[Saved entries]

=-=-=-=-=

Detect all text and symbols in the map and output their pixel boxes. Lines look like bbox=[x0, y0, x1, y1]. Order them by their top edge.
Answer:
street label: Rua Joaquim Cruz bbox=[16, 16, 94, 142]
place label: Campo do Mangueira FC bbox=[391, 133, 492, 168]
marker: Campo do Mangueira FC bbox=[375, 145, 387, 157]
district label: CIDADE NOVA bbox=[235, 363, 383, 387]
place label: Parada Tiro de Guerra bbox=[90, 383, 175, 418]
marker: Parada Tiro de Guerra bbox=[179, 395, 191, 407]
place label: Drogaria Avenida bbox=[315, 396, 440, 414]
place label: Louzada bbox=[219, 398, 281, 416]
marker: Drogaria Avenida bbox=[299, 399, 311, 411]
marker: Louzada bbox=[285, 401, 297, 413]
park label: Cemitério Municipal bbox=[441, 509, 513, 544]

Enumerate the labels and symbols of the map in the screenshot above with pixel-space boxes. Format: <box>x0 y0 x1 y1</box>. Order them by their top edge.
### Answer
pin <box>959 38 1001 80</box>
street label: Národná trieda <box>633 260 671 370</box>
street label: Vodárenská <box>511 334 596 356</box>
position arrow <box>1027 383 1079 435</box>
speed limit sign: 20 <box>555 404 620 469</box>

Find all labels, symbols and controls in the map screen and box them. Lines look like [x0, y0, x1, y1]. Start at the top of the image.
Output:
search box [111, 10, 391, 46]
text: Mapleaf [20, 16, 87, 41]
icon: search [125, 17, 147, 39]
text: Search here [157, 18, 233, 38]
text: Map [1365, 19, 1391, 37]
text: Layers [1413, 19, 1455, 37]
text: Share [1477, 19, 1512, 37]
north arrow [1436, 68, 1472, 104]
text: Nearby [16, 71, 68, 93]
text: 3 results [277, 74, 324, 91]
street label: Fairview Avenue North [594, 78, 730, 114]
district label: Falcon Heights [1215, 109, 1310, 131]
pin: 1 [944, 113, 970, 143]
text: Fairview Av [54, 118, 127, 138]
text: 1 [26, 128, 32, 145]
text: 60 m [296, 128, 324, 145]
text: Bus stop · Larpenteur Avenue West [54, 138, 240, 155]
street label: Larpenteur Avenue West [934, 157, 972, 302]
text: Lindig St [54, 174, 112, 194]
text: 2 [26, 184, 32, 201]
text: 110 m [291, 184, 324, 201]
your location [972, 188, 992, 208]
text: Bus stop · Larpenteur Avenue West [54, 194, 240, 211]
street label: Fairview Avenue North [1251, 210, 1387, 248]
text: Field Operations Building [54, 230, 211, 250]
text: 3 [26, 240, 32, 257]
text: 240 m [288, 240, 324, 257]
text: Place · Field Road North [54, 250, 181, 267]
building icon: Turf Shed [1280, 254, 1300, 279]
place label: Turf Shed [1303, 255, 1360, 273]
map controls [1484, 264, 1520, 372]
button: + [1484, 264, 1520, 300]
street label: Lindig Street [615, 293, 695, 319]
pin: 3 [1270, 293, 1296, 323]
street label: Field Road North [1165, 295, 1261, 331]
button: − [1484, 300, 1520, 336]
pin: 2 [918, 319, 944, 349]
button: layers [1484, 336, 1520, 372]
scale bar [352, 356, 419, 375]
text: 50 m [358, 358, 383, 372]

=-=-=-=-=

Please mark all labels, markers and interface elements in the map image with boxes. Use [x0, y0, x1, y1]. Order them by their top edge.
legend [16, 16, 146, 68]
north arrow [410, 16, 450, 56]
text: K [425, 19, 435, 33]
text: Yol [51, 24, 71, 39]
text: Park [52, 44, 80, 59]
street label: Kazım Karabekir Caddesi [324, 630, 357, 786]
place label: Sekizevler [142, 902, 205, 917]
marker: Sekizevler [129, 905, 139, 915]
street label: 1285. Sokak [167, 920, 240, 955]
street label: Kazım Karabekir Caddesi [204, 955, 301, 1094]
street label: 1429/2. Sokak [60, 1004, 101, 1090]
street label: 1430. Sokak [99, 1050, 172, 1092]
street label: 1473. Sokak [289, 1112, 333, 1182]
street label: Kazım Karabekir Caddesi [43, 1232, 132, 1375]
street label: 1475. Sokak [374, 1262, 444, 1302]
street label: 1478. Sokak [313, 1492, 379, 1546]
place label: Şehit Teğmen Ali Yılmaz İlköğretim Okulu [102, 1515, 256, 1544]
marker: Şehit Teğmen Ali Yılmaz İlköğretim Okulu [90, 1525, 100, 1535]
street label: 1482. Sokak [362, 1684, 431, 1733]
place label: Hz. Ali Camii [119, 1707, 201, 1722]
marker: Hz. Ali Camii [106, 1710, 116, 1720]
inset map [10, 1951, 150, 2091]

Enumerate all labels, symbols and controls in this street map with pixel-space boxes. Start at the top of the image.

=-=-=-=-=

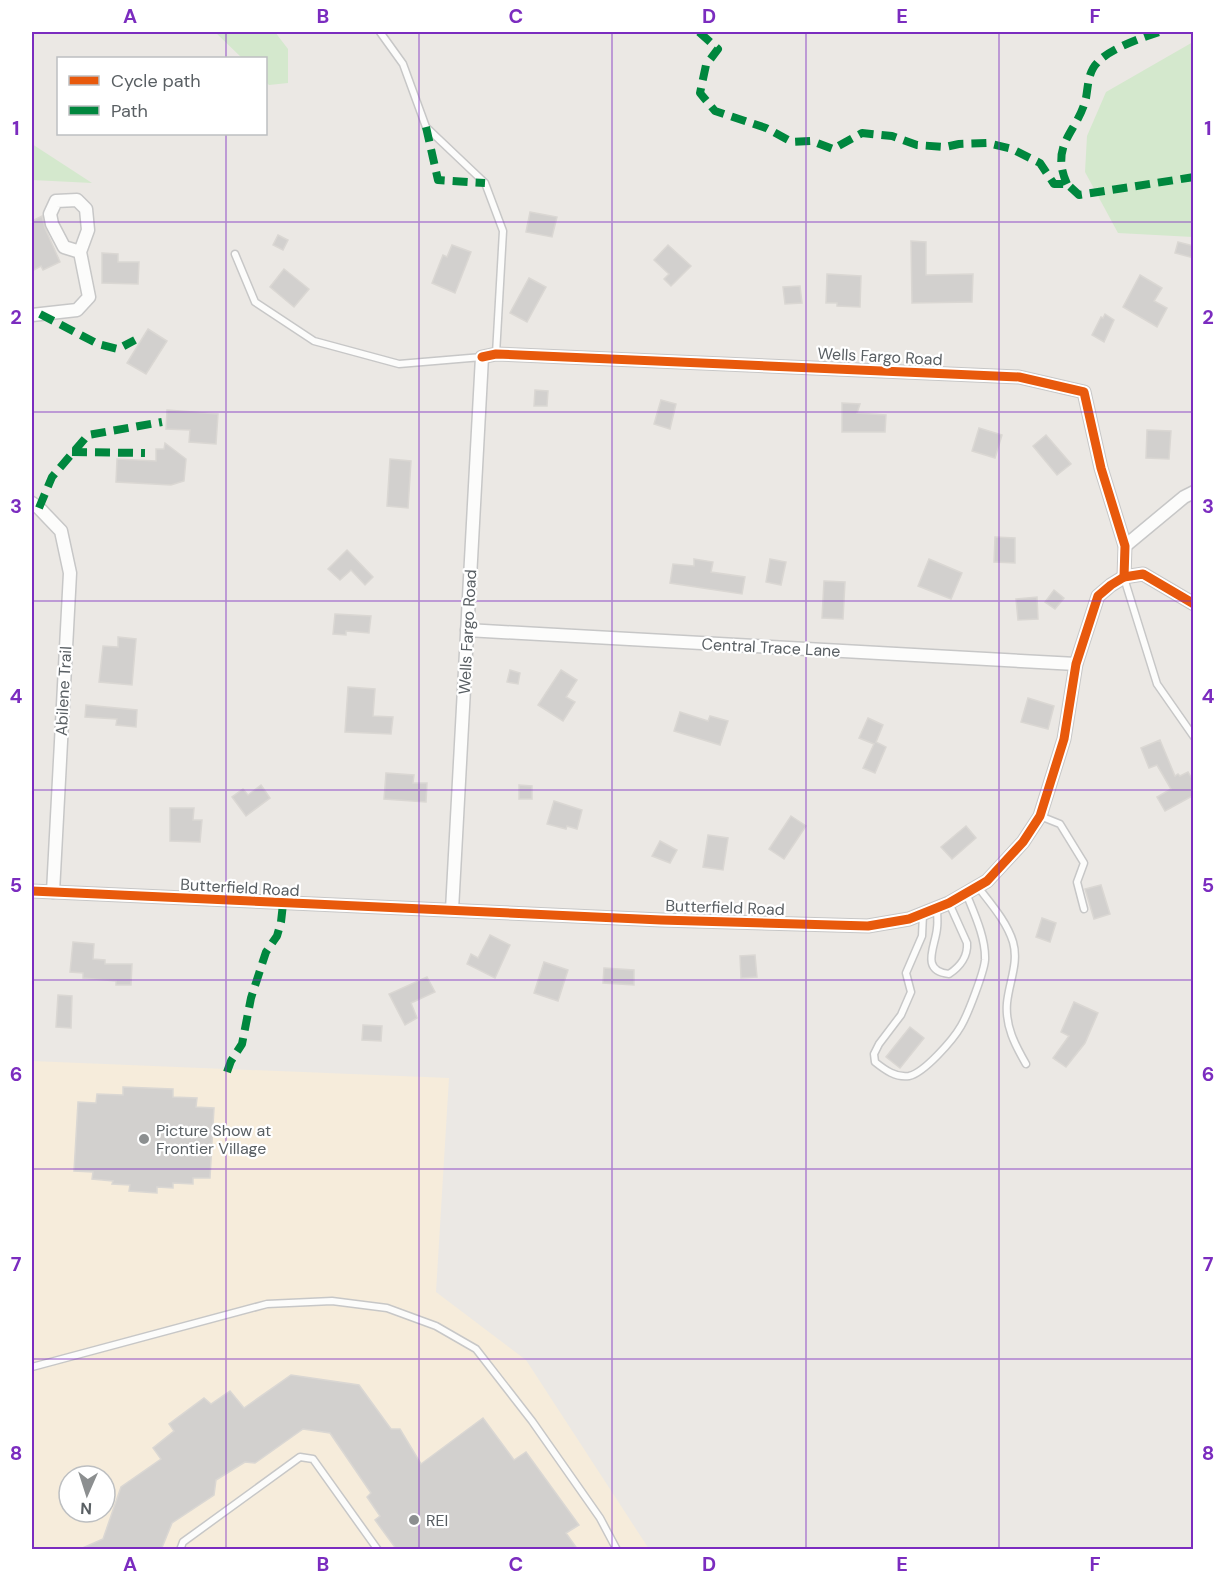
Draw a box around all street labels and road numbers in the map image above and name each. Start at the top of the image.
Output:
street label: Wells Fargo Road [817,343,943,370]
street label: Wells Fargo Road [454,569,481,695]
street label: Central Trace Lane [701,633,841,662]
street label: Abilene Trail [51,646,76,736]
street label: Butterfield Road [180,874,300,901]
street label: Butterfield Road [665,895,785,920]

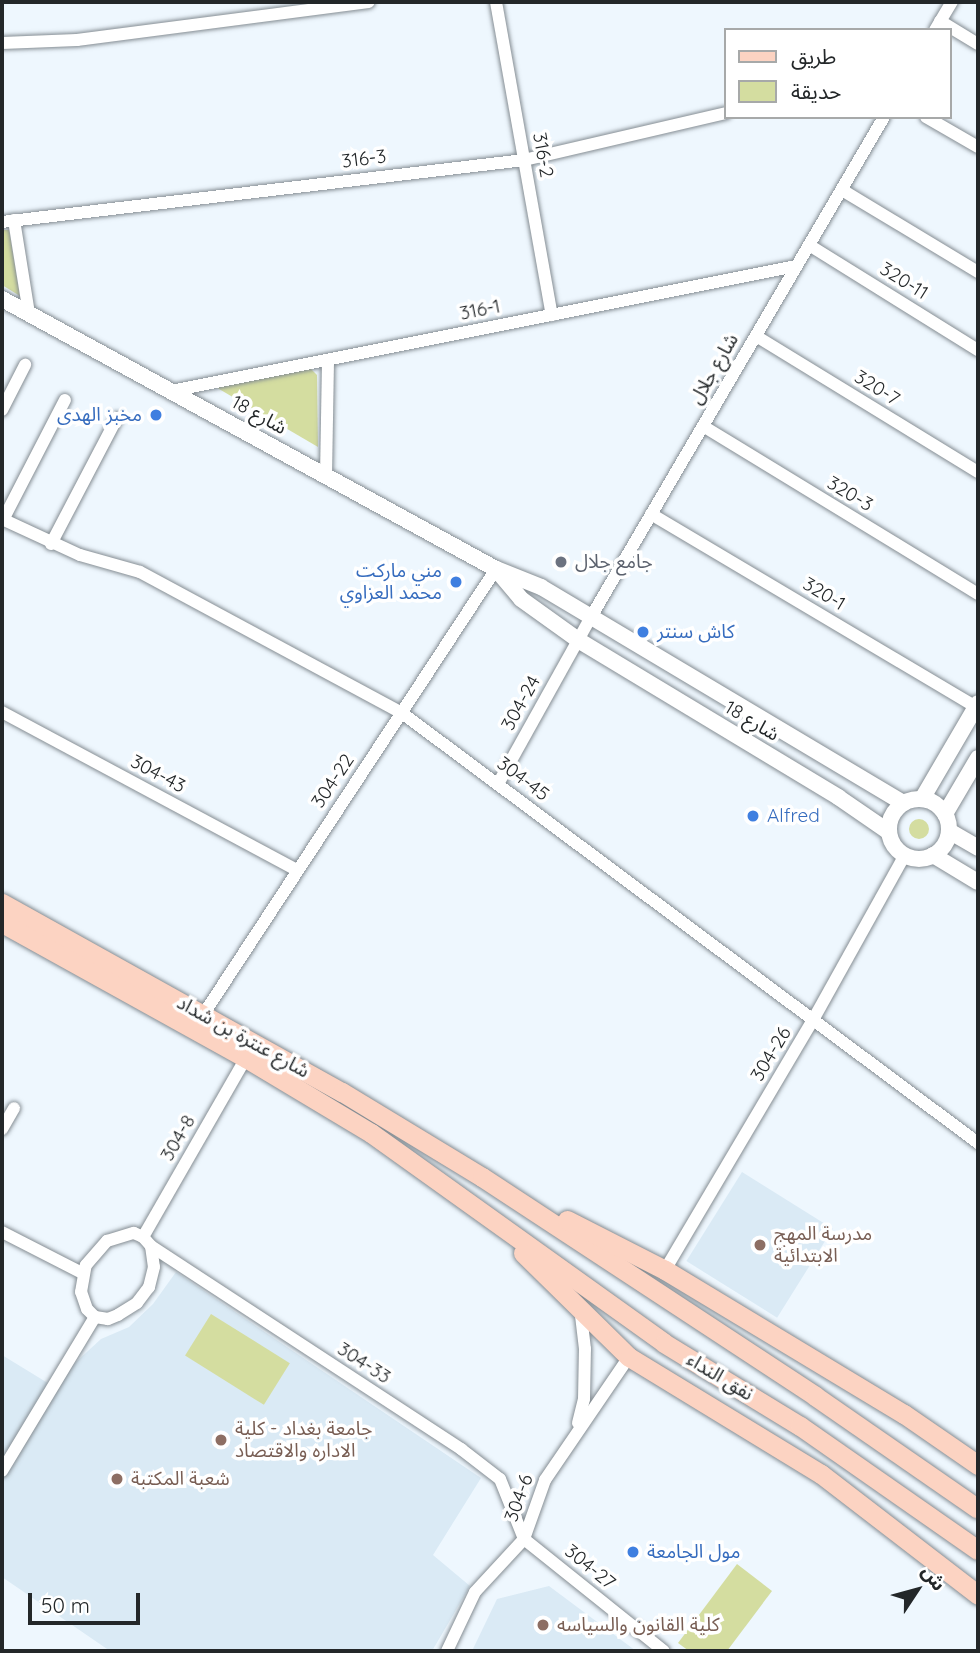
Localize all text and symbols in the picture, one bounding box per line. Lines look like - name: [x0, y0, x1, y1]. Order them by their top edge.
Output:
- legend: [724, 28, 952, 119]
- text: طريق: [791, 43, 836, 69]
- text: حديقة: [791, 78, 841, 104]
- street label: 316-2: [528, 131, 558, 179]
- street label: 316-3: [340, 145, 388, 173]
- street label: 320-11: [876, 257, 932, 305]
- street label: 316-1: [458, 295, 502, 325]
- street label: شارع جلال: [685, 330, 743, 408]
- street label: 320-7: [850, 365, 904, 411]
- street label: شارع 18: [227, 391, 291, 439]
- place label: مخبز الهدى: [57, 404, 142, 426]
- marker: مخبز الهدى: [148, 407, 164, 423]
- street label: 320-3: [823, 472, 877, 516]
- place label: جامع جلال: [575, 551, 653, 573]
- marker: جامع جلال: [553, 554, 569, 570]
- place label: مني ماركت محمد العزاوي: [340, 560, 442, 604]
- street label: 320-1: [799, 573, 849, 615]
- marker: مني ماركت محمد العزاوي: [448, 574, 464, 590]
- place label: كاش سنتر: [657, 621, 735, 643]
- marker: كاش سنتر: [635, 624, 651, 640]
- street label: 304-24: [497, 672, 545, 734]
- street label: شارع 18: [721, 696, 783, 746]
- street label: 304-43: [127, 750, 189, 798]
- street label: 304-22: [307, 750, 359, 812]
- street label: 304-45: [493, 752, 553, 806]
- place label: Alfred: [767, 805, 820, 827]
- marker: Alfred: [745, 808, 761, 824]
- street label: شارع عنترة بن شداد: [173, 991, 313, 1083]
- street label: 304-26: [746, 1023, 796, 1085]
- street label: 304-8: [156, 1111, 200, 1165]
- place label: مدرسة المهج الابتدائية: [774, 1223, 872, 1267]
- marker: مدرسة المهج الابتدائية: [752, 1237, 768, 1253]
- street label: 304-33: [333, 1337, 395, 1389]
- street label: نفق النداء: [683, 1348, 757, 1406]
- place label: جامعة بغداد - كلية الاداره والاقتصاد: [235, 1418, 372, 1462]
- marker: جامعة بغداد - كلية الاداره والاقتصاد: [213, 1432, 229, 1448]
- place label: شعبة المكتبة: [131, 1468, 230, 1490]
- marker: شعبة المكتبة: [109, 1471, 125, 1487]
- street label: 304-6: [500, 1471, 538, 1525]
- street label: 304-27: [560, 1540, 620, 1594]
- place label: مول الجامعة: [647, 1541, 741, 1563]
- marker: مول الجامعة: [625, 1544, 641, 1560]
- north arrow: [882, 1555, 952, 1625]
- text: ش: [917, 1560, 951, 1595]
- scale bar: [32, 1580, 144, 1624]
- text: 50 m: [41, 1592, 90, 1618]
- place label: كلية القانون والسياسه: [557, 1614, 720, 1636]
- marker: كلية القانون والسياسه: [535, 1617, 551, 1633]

=-=-=-=-=

### Exercise description:
Copy each line from the data that features the string "above".

### Output of the task:
Enumerate the labels and symbols of the map in the screenshot above with pixel-space boxes. Format: <box>x0 y0 x1 y1</box>. Order them by their top edge.
Draw a box around all street labels and road numbers in the map image above and name each. Start at the top of the image.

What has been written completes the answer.